5pm Monday 23rd November 2009
Norberto Serpente, Wellcome Trust Centre for the History of Medicine
From Imaginations to Imagery in 1980s Cell Biology: The Role of the Textbook: 'Molecular Biology of the Cell'.
By the early 1980's cell biology began to undergo a significant change at the level of its imagery. Traditional images of cells obtained with optical and electronic microscopes began to recede and images of visual models portraying molecular interactions began to become dominant. This visual change hinged on a combination of many internal and external factors to the discipline. Among those factors a primary one was the relentless molecularisation of the life sciences that began to take shape soon after the development of genetic engineering during the 1970s. Pivotal for the sustainability of the program of molecularisation was the production of textbooks directed to a growing population of students in USA and Britain. The textbook that heralded the process of molecularisation of cell biology was 'Molecular Biology of the Cell' (MBC) by Alberts et al.
The new visuality emerging in MBC heavily relied in a translation of new signs 'molecular traces' into optical like images of cells to describe their functionality.
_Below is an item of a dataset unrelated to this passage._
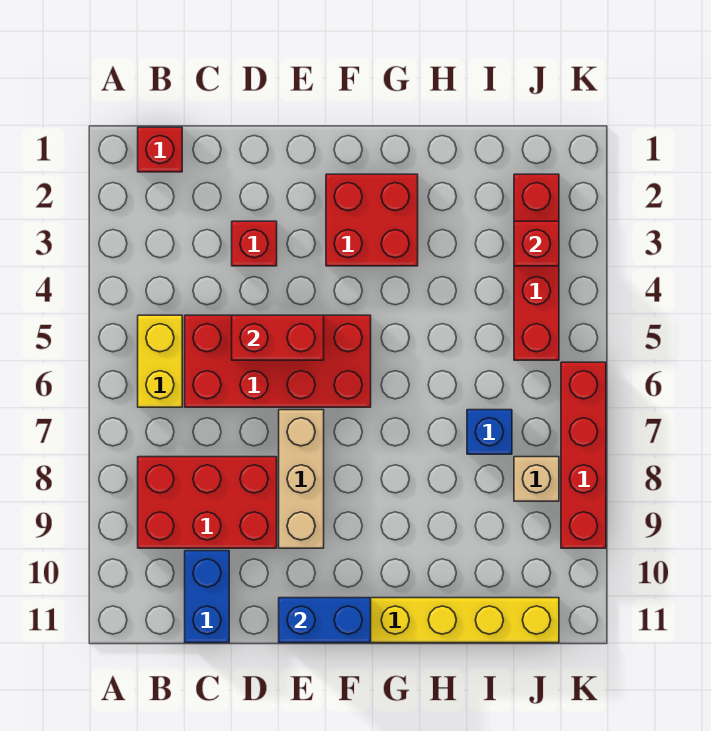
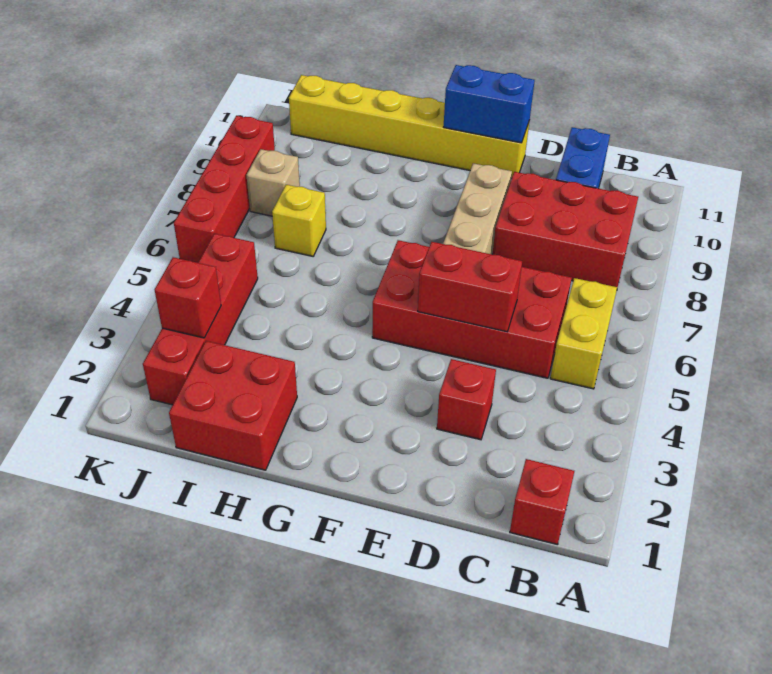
red 2x2 brick [326,174,418,266] -> red 2x2 brick moved to [169,341,297,470]
blue 1x1 brick [467,410,512,454] -> yellow 1x1 brick [272,185,326,256]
One of the most dramatic consequences of this visual change has been the creation of new areas of knowledge inside the discipline such as signal transduction, area that is fully dependant on the new visuality. Signal transduction not only 'reinvented cell anatomy at a functional level but and grew enormously in complexity inside and outside MBC. It is an open question if this visual shift has created a sort of hype-reality condition in the sense of Baudrillard; where images became visual commodities far from the experimental world they have emerged from.
5pm Monday 7th December 2009
Alex Broadbent, University of Cambridge
Can Epidemiological Evidence be Relied upon to Prove Causation in Court?
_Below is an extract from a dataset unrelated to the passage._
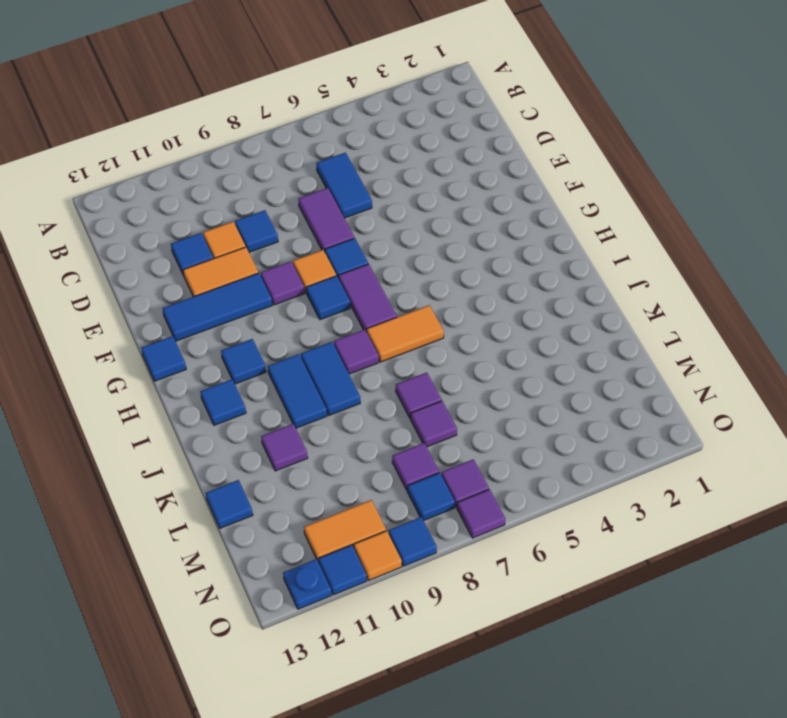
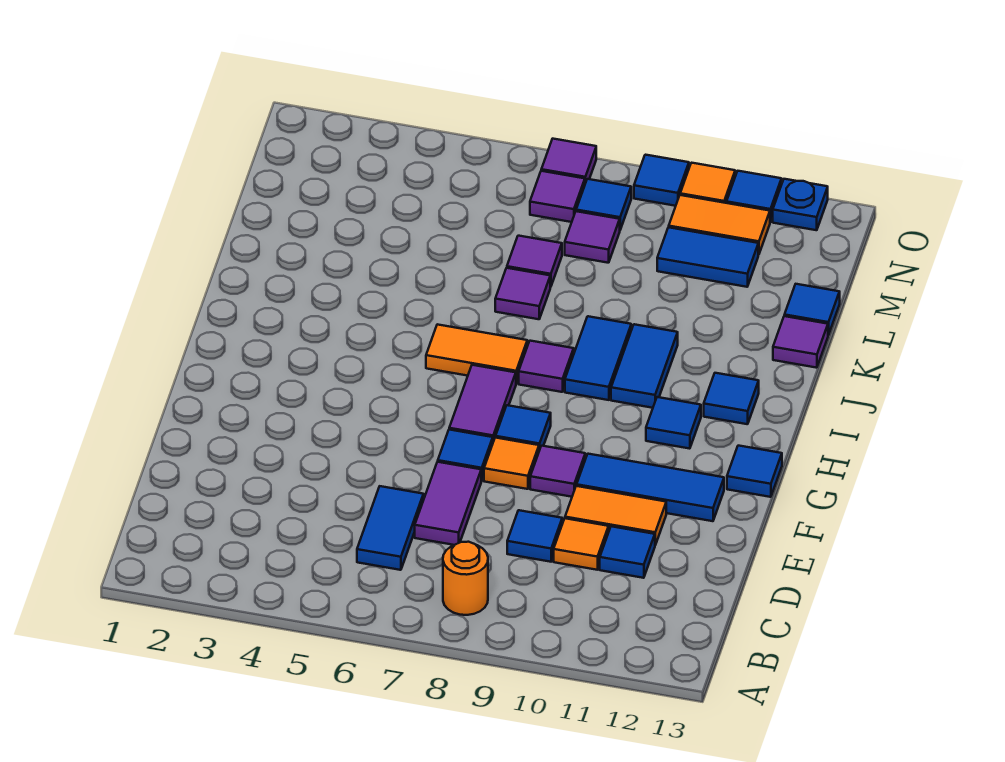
none -> orange 1x1 round brick [443,542,488,615]
purple 1x1 tile [261,424,308,471] -> purple 1x1 tile moved to [773,316,828,368]
none -> blue 1x2 tile [657,227,758,287]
Epidemiology studies the occurrence of illness in populations. Can it provide evidence that bears on proving in a court of law that an individual claimant's illness was caused in a particular way? To answer this question requires settling questions of both legal policy and scientific methodology. On the legal side, the courts appear to have moved towards a view of the relevant issues in a way which in principle allows the use of evidence about a population from which a claimant is drawn to infer causation in the claimant's particular case. However, some prominent epidemiologists have criticised the actual use made by courts of epidemiological evidence, on a somewhat bewildering number of grounds. Furthermore, some have claimed that courts should never rely on epidemiological evidence "alone" to prove causation. These critical discussions do not offer many specific positive guidelines for the use of epidemiological evidence, not least because they regard it as impossible to formulate a mechanical relationship between any epidemiological measure and the probability of causation in an individual claimant's case. Nevertheless, if the law is to use epidemiological evidence, it must have either clear and predictable rules for applying that evidence to the proof of causation, or, if experts are relied upon, clear directions as to what questions the experts are expected to settle for the court. In this paper I seek to lay out the conceptual issues on both the legal and the epidemiological side, with a view to deciding whether, and if so when and how, epidemiological evidence can be relied upon in proving causation in court.